Wakil Ketua I DPRD Kotawaringin Timur, Rudianur mendukung rencana pemerintah untuk membangun Istana Raja Bungsu di Bagendang, Kecamatan Mentaya Hilir Utara, Kabupaten Kotim.
Bahkan kini banyak tokoh yang sudah menyampaikan niatan itu kepadanya bahkan berkunjung ke DPRD Kotim untuk membicarakan rencana kegiatan ritual sekaligus haul Raja Bungsu serta rencana pembangunan istana tersebut.
“Rencananya kegiatan itu akan dipusatkan di Kecamatan Bagendang, karena di sana ada situs-situs yang masih tersisa, kami dari dprdDPRD sangat mendukung,” kata Rudianur, Sabtu, 26 Maret 2022.
Menurutnya pada 2017 sudah dilakukan peletakan batu pertama pembangunan istana yang pada waktu itu direncanakan dibuat sebagai museum.
Dari itu dia mendorong pemerintah daerah segera merealisasikan keberadaan istana Raja Bungsu di Bagendang tesebut.
Bahkan dalam waktu dekat ini, tim juga akan berkoordinasi dengan Pemda dalam hal ini Bupati Kotim terkait rencana pembangunan Istana Raja Bungsu tersebut.

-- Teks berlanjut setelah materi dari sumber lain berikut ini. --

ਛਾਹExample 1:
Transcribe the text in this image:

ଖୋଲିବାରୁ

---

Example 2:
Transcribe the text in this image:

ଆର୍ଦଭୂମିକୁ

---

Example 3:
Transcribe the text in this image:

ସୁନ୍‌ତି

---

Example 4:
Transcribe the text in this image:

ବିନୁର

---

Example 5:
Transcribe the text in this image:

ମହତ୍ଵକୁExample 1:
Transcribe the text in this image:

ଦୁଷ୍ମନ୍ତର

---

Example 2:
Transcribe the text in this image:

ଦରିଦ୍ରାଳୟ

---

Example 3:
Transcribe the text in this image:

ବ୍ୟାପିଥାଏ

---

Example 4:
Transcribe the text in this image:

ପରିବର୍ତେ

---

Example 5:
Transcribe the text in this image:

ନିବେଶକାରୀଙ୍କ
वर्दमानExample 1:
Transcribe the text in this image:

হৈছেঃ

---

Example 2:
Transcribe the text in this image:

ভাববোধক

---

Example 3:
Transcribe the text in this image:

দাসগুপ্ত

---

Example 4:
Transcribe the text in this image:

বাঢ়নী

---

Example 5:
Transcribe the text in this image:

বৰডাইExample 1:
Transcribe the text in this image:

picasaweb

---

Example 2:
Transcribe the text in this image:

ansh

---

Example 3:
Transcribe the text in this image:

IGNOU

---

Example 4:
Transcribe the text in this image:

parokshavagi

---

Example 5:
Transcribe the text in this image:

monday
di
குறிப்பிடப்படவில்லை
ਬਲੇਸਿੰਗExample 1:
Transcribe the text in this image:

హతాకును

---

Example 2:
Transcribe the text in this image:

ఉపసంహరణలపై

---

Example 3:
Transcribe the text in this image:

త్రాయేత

Baca Juga : https://mentayanet.com/normalisasi-drainase-di-sampit-sangat-minim-penyebab-utama-banjir-yuk-galakkan-gotong-rotong/
Menurut sejarah, Raja Bungsu diduga berasal dari koloni masyarakat Dayak Ngaju yang menetap di Bukit Santuai, Kuala Kuayan.

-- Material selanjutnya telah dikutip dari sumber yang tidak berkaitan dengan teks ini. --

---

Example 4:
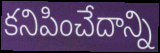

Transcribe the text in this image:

కనిపించేదాన్ని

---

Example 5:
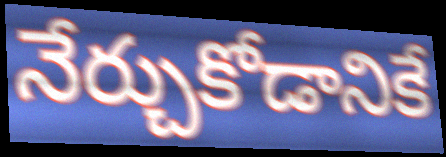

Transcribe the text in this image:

నేర్చుకోడానికే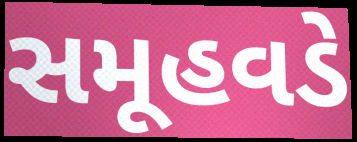
સમૂહવડે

Koloni masyarakat ini diduga merupakan induk semang suku Dayak sekitar daerah Kotim, Seruyan dan Katingan yang selanjutnya berkembang membentuk berbagai sub etnis Dayak, termasuk sub etnis Dayak Sampit atau dikenal dengan sebutan Oloh Sampit.
Suku Dayak Ngaju yang membentuk koloni di Bukit Santuai ini diperkirakan sudah ada sejak zaman Neolitik dan oleh karena situasi dan kondisi tertentu, koloni ini berangsur-angsur meninggalkan Bukit Santuai untuk mencari kehidupan yang lebih baik.
Maka salah satu kafilah koloni tersebut melakukan perjalanan hingga tiba di pedalaman Sei Sampit, yang dikenal sekarang dengan nama Rongkang.
Dari sinilah, kata dia kemudian tampil seorang pemimpin bergelar Demang Bungsu yang menggiring sebagian besar masyarakat Rongkang untuk membentuk koloni baru yang menetap di muara Sei Sampit.
Koloni ini berkembang lebih maju karena berada di jalur lintas Sungai Mentaya dan karena mereka bersifat terbuka terhadap perkembangan zaman.